TAREFA A FAZER 1: Imprima sem alterações o trecho da notícia sobre Galípolo e o FGC que começa em "Galípolo diz que" e termina em "do Crime Organizado.".
TAREFA A FAZER 2: Prossiga com a notícia sobre Galípolo e o FGC a partir da última frase apresentada.

Galípolo diz que apoio do FGC ao Master permitiu buscar solução de mercado sem ampliar banco
Presidente do BC defende atuação do Fundo Garantidor de Créditos e detalha processo na CPI do Crime Organizado
O presidente do Banco Central, Gabriel Galípolo, afirmou nesta quarta-feira (8) que a decisão do Fundo Garantidor de Créditos (FGC) de pagar CDBs vincendos para apoiar o Banco Master foi acertada. Segundo ele, a medida permitiu esgotar todas as alternativas de mercado sem ampliar o tamanho da instituição. “Esse processo foi importante para que você pudesse esgotar de maneira adequada todo o processo de análise de soluções alternativas de mercado, sem aumentar o tamanho do banco”, declarou durante audiência na Comissão Parlamentar de Inquérito (CPI) do Crime Organizado.

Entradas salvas
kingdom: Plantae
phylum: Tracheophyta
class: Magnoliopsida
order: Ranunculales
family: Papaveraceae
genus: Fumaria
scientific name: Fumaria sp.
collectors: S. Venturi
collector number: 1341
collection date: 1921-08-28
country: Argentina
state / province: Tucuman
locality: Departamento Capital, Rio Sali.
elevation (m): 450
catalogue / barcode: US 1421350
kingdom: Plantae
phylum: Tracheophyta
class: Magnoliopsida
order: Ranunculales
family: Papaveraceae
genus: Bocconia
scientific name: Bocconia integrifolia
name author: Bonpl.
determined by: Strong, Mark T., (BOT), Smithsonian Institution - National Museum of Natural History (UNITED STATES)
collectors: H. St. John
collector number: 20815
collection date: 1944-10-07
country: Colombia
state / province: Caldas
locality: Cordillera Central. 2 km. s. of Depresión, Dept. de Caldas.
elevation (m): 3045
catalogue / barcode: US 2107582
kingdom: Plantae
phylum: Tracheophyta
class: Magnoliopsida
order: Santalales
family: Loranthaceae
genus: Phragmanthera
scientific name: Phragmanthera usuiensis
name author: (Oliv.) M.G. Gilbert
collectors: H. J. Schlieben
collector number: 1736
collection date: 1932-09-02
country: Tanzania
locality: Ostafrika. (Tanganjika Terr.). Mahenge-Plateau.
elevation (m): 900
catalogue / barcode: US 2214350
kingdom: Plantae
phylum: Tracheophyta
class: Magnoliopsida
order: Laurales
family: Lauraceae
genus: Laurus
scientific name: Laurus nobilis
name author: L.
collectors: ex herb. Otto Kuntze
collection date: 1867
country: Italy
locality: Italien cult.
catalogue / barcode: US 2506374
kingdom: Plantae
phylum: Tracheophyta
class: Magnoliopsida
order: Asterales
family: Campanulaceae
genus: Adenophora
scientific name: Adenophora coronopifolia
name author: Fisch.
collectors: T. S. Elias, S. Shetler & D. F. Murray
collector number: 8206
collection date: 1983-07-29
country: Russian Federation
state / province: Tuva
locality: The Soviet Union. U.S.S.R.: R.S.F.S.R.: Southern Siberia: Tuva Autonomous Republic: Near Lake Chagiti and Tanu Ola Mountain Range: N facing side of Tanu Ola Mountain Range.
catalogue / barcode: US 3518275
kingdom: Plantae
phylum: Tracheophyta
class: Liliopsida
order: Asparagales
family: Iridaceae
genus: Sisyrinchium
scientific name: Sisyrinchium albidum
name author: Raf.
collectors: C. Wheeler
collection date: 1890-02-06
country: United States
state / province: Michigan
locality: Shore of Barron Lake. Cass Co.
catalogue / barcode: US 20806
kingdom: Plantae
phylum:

ESPAÇO DE RESPOSTA 1:
Galípolo diz que apoio do FGC ao Master permitiu buscar solução de mercado sem ampliar banco
Presidente do BC defende atuação do Fundo Garantidor de Créditos e detalha processo na CPI do Crime Organizado
O presidente do Banco Central, Gabriel Galípolo, afirmou nesta quarta-feira (8) que a decisão do Fundo Garantidor de Créditos (FGC) de pagar CDBs vincendos para apoiar o Banco Master foi acertada. Segundo ele, a medida permitiu esgotar todas as alternativas de mercado sem ampliar o tamanho da instituição. “Esse processo foi importante para que você pudesse esgotar de maneira adequada todo o processo de análise de soluções alternativas de mercado, sem aumentar o tamanho do banco”, declarou durante audiência na Comissão Parlamentar de Inquérito (CPI) do Crime Organizado.

ESPAÇO DE RESPOSTA 2:
Galípolo também relembrou que, em setembro de 2025, o próprio Master comunicou oficialmente ao Banco Central sobre suas dificuldades e propôs sair do mercado. A iniciativa ocorreu após o BC negar a proposta de aquisição da instituição pelo Banco de Brasília (BRB).
“Mas, ao longo desse processo, aquele passivo que extrapolava o que o FGC conseguia garantir vai consumindo o caixa do banco, até que, no dia da liquidação, o banco tinha em caixa um valor que era 10% do valor de vencimento que ele tinha para pagar naquele dia, efetivamente. E isso gera a liquidação do banco”, explicou Galípolo.
O presidente do BC também destacou que o órgão regulador nunca foi apresentado ou teve contato com os supostos investidores árabes alegados pelo Master à época.